Оля сама едва не заплакала, когда Агаша кинулась в ноги боярышне:
– Дай тебе бог, Елена Ефимовна! – причитала чернавка. – Жизни не хватит с тобой расплатиться. При тебе буду верной псицей!
– Агаша, встань, – а вот Еленка голосом строга была. – Ты теперь ближница боярская, так кланяйся урядно. Головы опускать не смей ни перед кем, окромя ровни, бояр, государя и человека святого. Спину ровно держи, словами часто не сыпь. В сундуке моем возьми летник простой, вздень на себя и поневы с рубахой боле не носи. Варюшку обряди, сыщи одежки поновее. Обскажи ей, кто она теперь есть. В новый терем едем, так мне человек верный надобен. Поняла ли?
– Поняла, боярышня, – чернавка встала и выпрямилась, глаз уже не прятала. – В девках была у боярыни Котовой в терему.

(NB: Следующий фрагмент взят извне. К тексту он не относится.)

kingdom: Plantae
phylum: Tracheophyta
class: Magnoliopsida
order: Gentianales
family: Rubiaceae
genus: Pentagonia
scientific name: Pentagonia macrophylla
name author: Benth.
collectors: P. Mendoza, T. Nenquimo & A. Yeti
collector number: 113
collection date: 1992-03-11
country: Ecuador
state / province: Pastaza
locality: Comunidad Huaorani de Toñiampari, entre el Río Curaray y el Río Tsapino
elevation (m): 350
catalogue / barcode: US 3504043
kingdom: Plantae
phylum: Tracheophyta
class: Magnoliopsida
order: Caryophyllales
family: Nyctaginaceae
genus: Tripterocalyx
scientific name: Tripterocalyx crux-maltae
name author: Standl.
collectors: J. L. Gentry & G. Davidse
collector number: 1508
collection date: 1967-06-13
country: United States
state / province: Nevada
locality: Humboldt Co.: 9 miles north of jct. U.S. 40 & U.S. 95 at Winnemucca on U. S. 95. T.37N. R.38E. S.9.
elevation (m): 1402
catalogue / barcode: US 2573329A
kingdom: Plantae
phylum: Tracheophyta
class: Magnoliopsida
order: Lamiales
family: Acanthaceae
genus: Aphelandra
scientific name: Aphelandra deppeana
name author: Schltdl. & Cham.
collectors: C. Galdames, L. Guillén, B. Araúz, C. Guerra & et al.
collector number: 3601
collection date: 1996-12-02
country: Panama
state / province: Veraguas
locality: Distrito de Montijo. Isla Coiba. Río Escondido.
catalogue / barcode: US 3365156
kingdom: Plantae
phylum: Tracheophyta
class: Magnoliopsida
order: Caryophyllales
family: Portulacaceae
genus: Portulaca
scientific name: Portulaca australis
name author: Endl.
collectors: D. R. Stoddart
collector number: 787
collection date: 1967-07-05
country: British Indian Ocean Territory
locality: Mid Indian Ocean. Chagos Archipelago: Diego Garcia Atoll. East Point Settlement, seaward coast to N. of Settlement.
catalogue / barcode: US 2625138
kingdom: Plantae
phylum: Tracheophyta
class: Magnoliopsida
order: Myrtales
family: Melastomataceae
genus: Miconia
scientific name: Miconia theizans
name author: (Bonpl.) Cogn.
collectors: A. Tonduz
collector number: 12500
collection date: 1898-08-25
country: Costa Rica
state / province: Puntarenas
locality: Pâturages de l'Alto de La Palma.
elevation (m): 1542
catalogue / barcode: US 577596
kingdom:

Тут Олюшка встряла, любопытничала:
– Замуж выдали?
– Боярин ссильничал, обрюхатил, – Агаша и не подумала робеть. – Деньгу сунули в руку и отправили в деревню дальнюю. Там вдовой сказалась, мне и продали добрые люди домок невеликий. Жили справно, а ужо потом, когда ворог налетел, ничего и не осталось. Пошли с дочкой по миру.
Помолчали. А и что говорить после такого-то? Разве что рыдать и сетовать на долю бабью. Оля уж хотела слово молвить утешительное, да дверь в гридню отворилась, и на порог ступил Терентий Зотов. Позади него подпрыгивал нетерпеливо маленький боярич Лавр.
– Уготовилась ли, Елена? – дядька нес в руках малый образочек. – Пора. Вставай нето, благословлю по старшинству своему. Лавр поглядит, уж не серчай. Всю плешь мне проклевал, к тебе рвался.
Оля взяла Агашу за руку и к стеночке отвела. Потянулась было за Лаврушей, а тот плечом дернул и забежал за спину дядькину. Олюшка спорить не посмела: смотрела во все глаза, знала поди, что вскоре и ей так стоять придется, да перед тем же Терентием.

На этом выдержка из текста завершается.